Master Yoda's randomized algorithm has, of course, a minimum complexity of n like any other, an expected complexity of n (not log n) and a maximum complexity of n squared like Quicksort. It's still very good.
In practice, the "random" pivot choice might sometimes be a fixed location (without involving a RNG) because the initial array elements are known to be random enough (e.g. a random permutation of distinct values, or independent and identically distributed) or deduced from an approximate or exactly known distribution of input values.
I know one randomize algorithm with time complexity of O(n) in expectation.
Here is the algorithm:
Input: array of n numbers A[1...n] [without loss of generality we can assume n is even]
Output: n/2th element in the sorted array.
Algorithm ( A[1..n] , k = n/2):
Pick a pivot - p universally at random from 1...n
Divided array into 2 parts:
L - having element <= A[p]
R - having element > A[p]
if(n/2 == |L|) A[|L| + 1] is the median stop
if( n/2 < |L|) re-curse on (L, k)
else re-curse on (R, k - (|L| + 1)
Complexity:
O( n)
proof is all mathematical. One page long. If you are interested ping me.

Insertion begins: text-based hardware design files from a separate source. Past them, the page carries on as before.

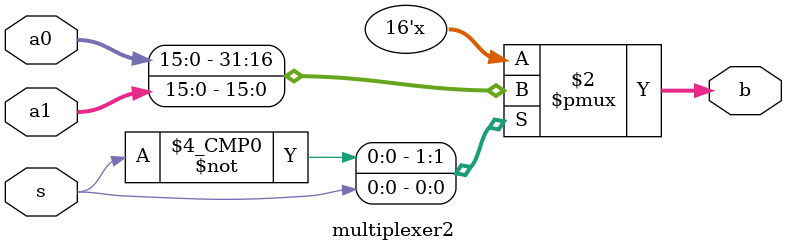
<source format=v>
module prog_count(load_pc, reset_pc, PC_out);

    input load_pc, reset_pc;
    output [8:0] PC_out;
    wire [8:0] next_pc, adder_out;

    assign adder_out = PC_out + 1;

    multiplexer2 pcmux(adder_out, 9'b000000000, reset_pc, next_pc);

    vDFF #(9) prog_counter(load_pc, next_pc, PC_out);

endmodule

/* BINARY MULTIPLEXER */
module multiplexer2 (a1, a0, s, b);
    parameter k = 16;
    input [k-1:0] a0, a1; //inputs
    input s; //binary select
    output reg [k-1:0] b;

    always @(*) begin
      case(s)
        1'b0: b = a0;
        1'b1: b = a1;
        default: b = {k{1'bx}};
      endcase
    end
endmodule
</source>
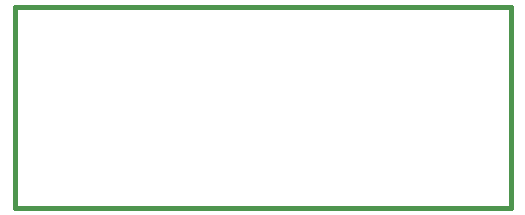
<source format=gbr>
G04 (created by PCBNEW-RS274X (2011-05-25)-stable) date Thu 12 Dec 2013 15:20:29 GMT*
G01*
G70*
G90*
%MOIN*%
G04 Gerber Fmt 3.4, Leading zero omitted, Abs format*
%FSLAX34Y34*%
G04 APERTURE LIST*
%ADD10C,0.006000*%
%ADD11C,0.015000*%
G04 APERTURE END LIST*
G54D10*
G54D11*
X49016Y-40354D02*
X49016Y-33661D01*
X65551Y-40354D02*
X49016Y-40354D01*
X65551Y-33661D02*
X65551Y-40354D01*
X49016Y-33661D02*
X65551Y-33661D01*
M02*

</source>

To expand on rwong's answer: Here is an example code
// partial_sort example
#include <iostream>
#include <algorithm>
#include <vector>
using namespace std;
int main () {
int myints[] = {9,8,7,6,5,4,3,2,1};
vector<int> myvector (myints, myints+9);
vector<int>::iterator it;
partial_sort (myvector.begin(), myvector.begin()+5, myvector.end());
// print out content:
cout << "myvector contains:";
for (it=myvector.begin(); it!=myvector.end(); ++it)
cout << " " << *it;
cout << endl;
return 0;
}
Output:
myvector contains: 1 2 3 4 5 9 8 7 6
The element in the middle would be the median.